Why isn’t Australia making better use of its pharmacy resources?

That’s the question on health consultant Simon Burrow’s mind as he jetsets across the world. He’s picked up a few ideas from South Africa and the United States that he suggests might be useful/relevant for health reform in Oz.

He writes:

“The recent primary healthcare debate and financial arm-wrestling going on between the Government and the Pharmacy Guild could have some interestingly different results if only the powers-to-be would bury their self-interests and look elsewhere in the world.

A recent consulting trip to South Africa and the USA has revealed some activity which could be used in Australia.

Many of the restrictions on privatising and widening the scope of pharmacy and making healthcare more accessible to the wider community had their origin in South Africa in the late 1960s.

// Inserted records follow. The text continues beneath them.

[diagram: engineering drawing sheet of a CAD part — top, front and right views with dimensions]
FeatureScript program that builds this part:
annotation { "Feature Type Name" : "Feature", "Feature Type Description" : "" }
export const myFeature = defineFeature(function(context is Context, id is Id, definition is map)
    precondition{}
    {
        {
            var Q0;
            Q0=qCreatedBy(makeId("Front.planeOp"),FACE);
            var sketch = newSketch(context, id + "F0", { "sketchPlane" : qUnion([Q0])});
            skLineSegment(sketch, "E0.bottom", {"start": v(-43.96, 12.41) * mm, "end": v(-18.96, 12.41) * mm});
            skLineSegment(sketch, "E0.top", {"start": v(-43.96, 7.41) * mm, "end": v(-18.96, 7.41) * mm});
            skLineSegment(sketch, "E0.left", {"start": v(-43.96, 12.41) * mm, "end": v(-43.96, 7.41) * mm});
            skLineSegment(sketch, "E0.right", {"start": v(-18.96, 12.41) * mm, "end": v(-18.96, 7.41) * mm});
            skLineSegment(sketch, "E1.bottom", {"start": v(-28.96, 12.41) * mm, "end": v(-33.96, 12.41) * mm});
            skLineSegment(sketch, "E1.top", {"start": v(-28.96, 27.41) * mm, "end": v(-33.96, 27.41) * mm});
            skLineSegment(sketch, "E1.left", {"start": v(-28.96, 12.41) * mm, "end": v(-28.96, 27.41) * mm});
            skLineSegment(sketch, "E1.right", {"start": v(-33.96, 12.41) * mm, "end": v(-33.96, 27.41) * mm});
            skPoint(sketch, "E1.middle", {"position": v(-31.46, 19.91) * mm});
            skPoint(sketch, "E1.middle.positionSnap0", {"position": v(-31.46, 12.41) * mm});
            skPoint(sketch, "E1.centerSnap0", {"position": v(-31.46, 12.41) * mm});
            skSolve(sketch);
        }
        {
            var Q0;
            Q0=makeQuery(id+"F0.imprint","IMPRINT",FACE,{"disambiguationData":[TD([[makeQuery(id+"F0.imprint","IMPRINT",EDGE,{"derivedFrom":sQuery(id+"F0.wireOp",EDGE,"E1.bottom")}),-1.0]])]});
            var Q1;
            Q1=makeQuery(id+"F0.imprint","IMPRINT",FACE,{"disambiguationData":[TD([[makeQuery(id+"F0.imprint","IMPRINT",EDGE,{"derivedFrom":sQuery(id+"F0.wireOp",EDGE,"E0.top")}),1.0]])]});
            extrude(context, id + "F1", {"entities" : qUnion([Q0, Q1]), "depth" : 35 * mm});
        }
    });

Driven by necessity with the need to accelerate the provision of basic health care to all people, the ANC government has embarked on a progressive dropping of the regulations allowing corporate ownership, but with strict pharmacological controls.

Despite the bruising of the SAMA (South African Medical Association) egos, two major chains (think Priceline and Terry White) have emerged along with a number of banner groups (think Soul Pattinson and Amcal).

Working closely with private medical insurance companies, the Health Department have imposed strict pricing and dispensing fees and a proliferation of Clinics, staffed by qualified nurses, in many of the pharmacies.

The community now go to the Clinics for their flu injections, baby counselling, and other basic healthcare. It works. The good independent pharmacies are thriving. The tacky, inefficient ones have died.

Move across the big Atlantic pond and it has been impressive to see how the US Health Department have harnessed the distribution power of the large chains (CVS; Walgreens; Rite Aid) to make the H1N1 flu vaccine available. Pharmacists are giving the injections and streams of yellow school buses arrive at the pharmacies for the children to be innoculated.

All this is happening as President Obama takes on the BIG one of American politics – healthcare. Even the Republicans are saying that they realise that Americans will have to contribute more. It’s scary that 40 million citizens do not have medical insurance.

Some lessons for Australia? I think so.”